Фрагмент текста
|---|

Уже в то время одиночество Игоря Кона сопровождалось постоянным контактом со студентами, среди которых будущие физики и математики составляли основной контингент тех, кто посещал его курс лекций. Он, будучи гуманитарием по образованию, защитившим две кандидатские диссертации (по истории и по философии) в 22-х летнем возрасте и став доктором философских наук в 32 года, легко находил взаимопонимание с молодыми представителями точных наук. Не случайно он приходил в актовый зал Университета в окружении студентов, которые продолжали общаться с ним и после завершения очередной лекции.
На третьем году обучения я слушал обязательный курс лекций Игоря Кона, который он читал на философском факультете. Не помню точно, произвел ли он на меня какое-либо особое впечатление, по сравнению с ранее прослушанным курсом лекций по социологии личности. Зато помню отчетливо, что именно в рамках общеуниверситетского курса лекций по социологии личности, который я посещал от начала до конца, из уст Игоря Кона я впервые услышал имя Зигмунда Фрейда и впервые узнал кое-что о психоанализе. Именно в тех лекциях Игорь Кон ссылался на основателя психоанализа.

|---|

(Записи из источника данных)
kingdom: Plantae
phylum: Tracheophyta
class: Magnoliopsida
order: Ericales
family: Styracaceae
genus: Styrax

|---|

Что сделать
Верните целиком текст о лекциях Игоря Кона, слово в слово и без каких-либо изменений.

Полный ответ
Уже в то время одиночество Игоря Кона сопровождалось постоянным контактом со студентами, среди которых будущие физики и математики составляли основной контингент тех, кто посещал его курс лекций. Он, будучи гуманитарием по образованию, защитившим две кандидатские диссертации (по истории и по философии) в 22-х летнем возрасте и став доктором философских наук в 32 года, легко находил взаимопонимание с молодыми представителями точных наук. Не случайно он приходил в актовый зал Университета в окружении студентов, которые продолжали общаться с ним и после завершения очередной лекции.
На третьем году обучения я слушал обязательный курс лекций Игоря Кона, который он читал на философском факультете. Не помню точно, произвел ли он на меня какое-либо особое впечатление, по сравнению с ранее прослушанным курсом лекций по социологии личности. Зато помню отчетливо, что именно в рамках общеуниверситетского курса лекций по социологии личности, который я посещал от начала до конца, из уст Игоря Кона я впервые услышал имя Зигмунда Фрейда и впервые узнал кое-что о психоанализе. Именно в тех лекциях Игорь Кон ссылался на основателя психоанализа.